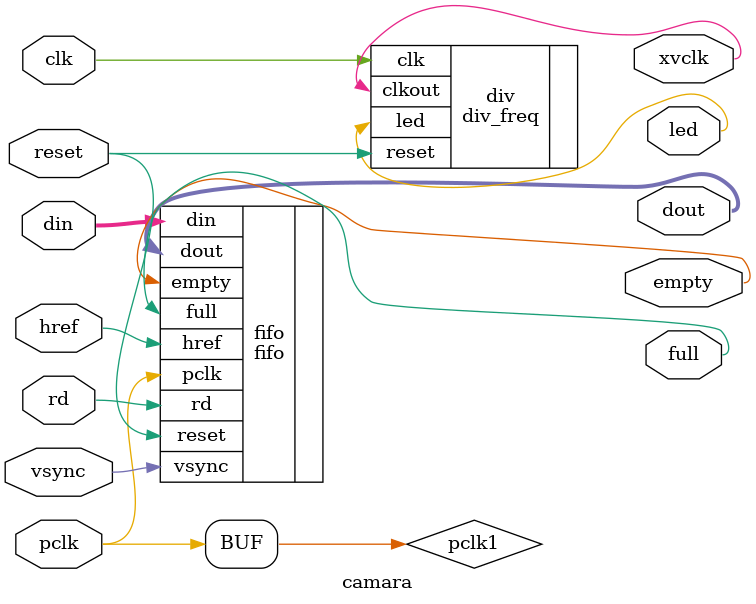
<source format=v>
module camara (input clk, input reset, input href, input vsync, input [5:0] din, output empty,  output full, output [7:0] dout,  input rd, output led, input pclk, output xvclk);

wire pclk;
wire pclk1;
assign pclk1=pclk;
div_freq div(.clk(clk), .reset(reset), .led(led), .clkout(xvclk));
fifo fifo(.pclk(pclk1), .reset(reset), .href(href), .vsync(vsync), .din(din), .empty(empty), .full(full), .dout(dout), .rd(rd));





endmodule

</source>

• [Required work] Transcribe the entries word for word, without their pictures.

• [Completed task]
<source format=v>
module camara (input clk, input reset, input href, input vsync, input [5:0] din, output empty,  output full, output [7:0] dout,  input rd, output led, input pclk, output xvclk);

wire pclk;
wire pclk1;
assign pclk1=pclk;
div_freq div(.clk(clk), .reset(reset), .led(led), .clkout(xvclk));
fifo fifo(.pclk(pclk1), .reset(reset), .href(href), .vsync(vsync), .din(din), .empty(empty), .full(full), .dout(dout), .rd(rd));





endmodule

</source>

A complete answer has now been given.